通信大手のソフトバンクは、「ワイモバイル」のブランドで国内で唯一手がけてきたPHS事業について、一般向けの新たな契約の受け付けを31日で終えることにしています。
いまの契約者へのサービスは継続するとしていますが、新規の契約の打ち切りによって、PHSの歴史に幕を閉じることになります。

東京・有楽町では、かつてPHSを使っていた世代の人たちから、懐かしむ声や惜しむ声が聞かれました。
初めて買った電話がPHSだったという40代の女性は、「料金が安かったので使っていました。以前使っていたものがなくなるのはさびしいですね」と話していました。
また、個人用と会社用で2台のPHSを持っていたという男性は、「今のスマートフォンは大きいので、仕事用の電話は、PHSぐらいシンプルでもいいのかもしれません」と話していました。

コードレス電話を応用した独自の技術から発展したPHSは、1990年代、若者を中心に人気を集めました。
PHSのサービスは平成7年から始まり、携帯電話と比べた利用料金の安さなどから普及が進んで、平成9年には契約者が700万件を超えました。
携帯電話などの歴史を紹介する東京・墨田区の「NTTドコモ歴史展示スクエア」では、かつて人気を集めたPHSの端末が並べられています。

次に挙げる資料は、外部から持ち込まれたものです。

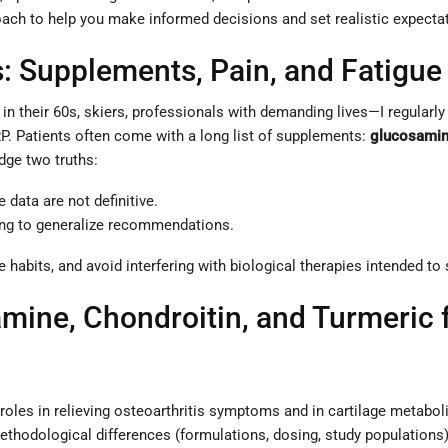
ach to help you make informed decisions and set realistic expecta
: Supplements, Pain, and Fatigue
s in their 60s, skiers, professionals with demanding lives—I regula
P. Patients often come with a long list of supplements:
glucosami
dge two truths:
data are not definitive.
ging to generalize recommendations.
e habits, and avoid interfering with biological therapies intended to
ine, Chondroitin, and Turmeric f
 roles in relieving osteoarthritis symptoms and in cartilage metab
. Methodological differences (formulations, dosing, study population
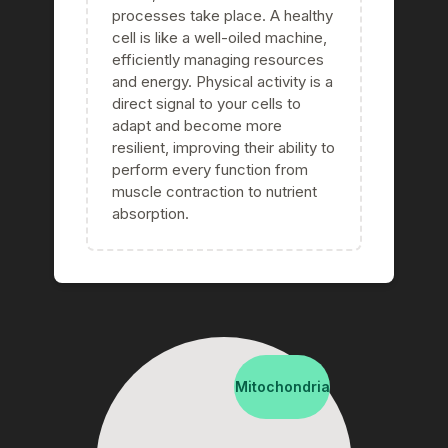
processes take place. A healthy
cell is like a well-oiled machine,
efficiently managing resources
and energy. Physical activity is a
direct signal to your cells to
adapt and become more
resilient, improving their ability to
perform every function from
muscle contraction to nutrient
absorption.
Mitochondria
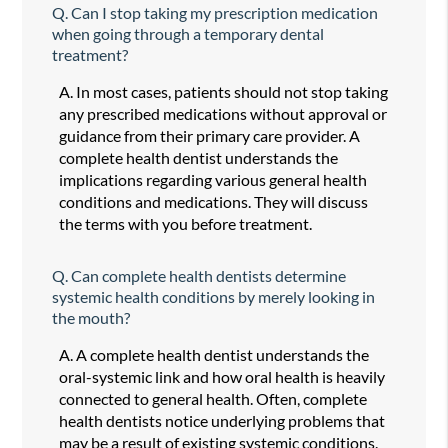
Q.
Can I stop taking my prescription medication
when going through a temporary dental
treatment?
A.
In most cases, patients should not stop taking
any prescribed medications without approval or
guidance from their primary care provider. A
complete health dentist understands the
implications regarding various general health
conditions and medications. They will discuss
the terms with you before treatment.
Q.
Can complete health dentists determine
systemic health conditions by merely looking in
the mouth?
A.
A complete health dentist understands the
oral-systemic link and how oral health is heavily
connected to general health. Often, complete
health dentists notice underlying problems that
may be a result of existing systemic conditions.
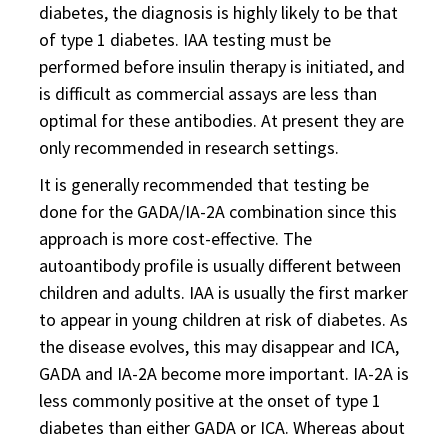
diabetes, the diagnosis is highly likely to be that
of type 1 diabetes. IAA testing must be
performed before insulin therapy is initiated, and
is difficult as commercial assays are less than
optimal for these antibodies. At present they are
only recommended in research settings.
It is generally recommended that testing be
done for the GADA/IA-2A combination since this
approach is more cost-effective. The
autoantibody profile is usually different between
children and adults. IAA is usually the first marker
to appear in young children at risk of diabetes. As
the disease evolves, this may disappear and ICA,
GADA and IA-2A become more important. IA-2A is
less commonly positive at the onset of type 1
diabetes than either GADA or ICA. Whereas about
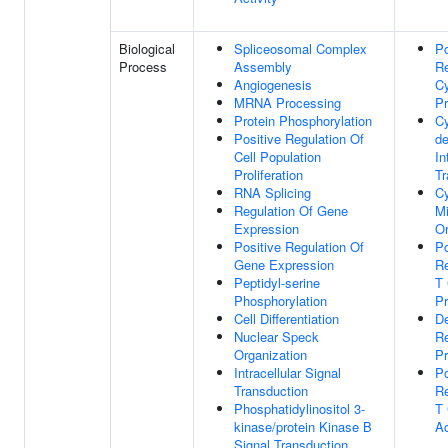
Biological
Spliceosomal Complex
Po
Process
Assembly
Re
Angiogenesis
Cy
MRNA Processing
Pr
Protein Phosphorylation
Cy
Positive Regulation Of
d
Cell Population
In
Proliferation
Tr
RNA Splicing
C
Regulation Of Gene
Mi
Expression
Or
Positive Regulation Of
Po
Gene Expression
Re
Peptidyl-serine
T 
Phosphorylation
Pr
Cell Differentiation
D
Nuclear Speck
R
Organization
P
Intracellular Signal
Po
Transduction
Re
Phosphatidylinositol 3-
T 
kinase/protein Kinase B
Ac
Signal Transduction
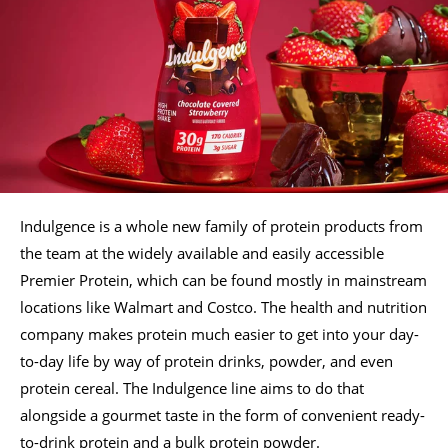
Indulgence is a whole new family of protein products from
the team at the widely available and easily accessible
Premier Protein, which can be found mostly in mainstream
locations like Walmart and Costco. The health and nutrition
company makes protein much easier to get into your day-
to-day life by way of protein drinks, powder, and even
protein cereal. The Indulgence line aims to do that
alongside a gourmet taste in the form of convenient ready-
to-drink protein and a bulk protein powder.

人気マンガ「ドラえもん」のキャラクターをかたどった端末や、PHSと携帯電話の両方の機能を備えた端末、それに腕時計型の端末なども展示されています。
NTTドコモは平成20年にPHSのサービスを終えていて、館長の廣沢祐輔さんは、「料金の安さもあり、生活に身近なツールとして普及しましたが、携帯電話の機能の充実などを背景に役割を終えました。1人1台電話を持つ時代の到来に一役買ったと思います」と話していました。
PHSは、現在も身近なところで使われ続けていて、携帯電話の使用を避けることが多かった医療機関や、駅員どうしのやり取りなどに使っている鉄道会社の例があるということです。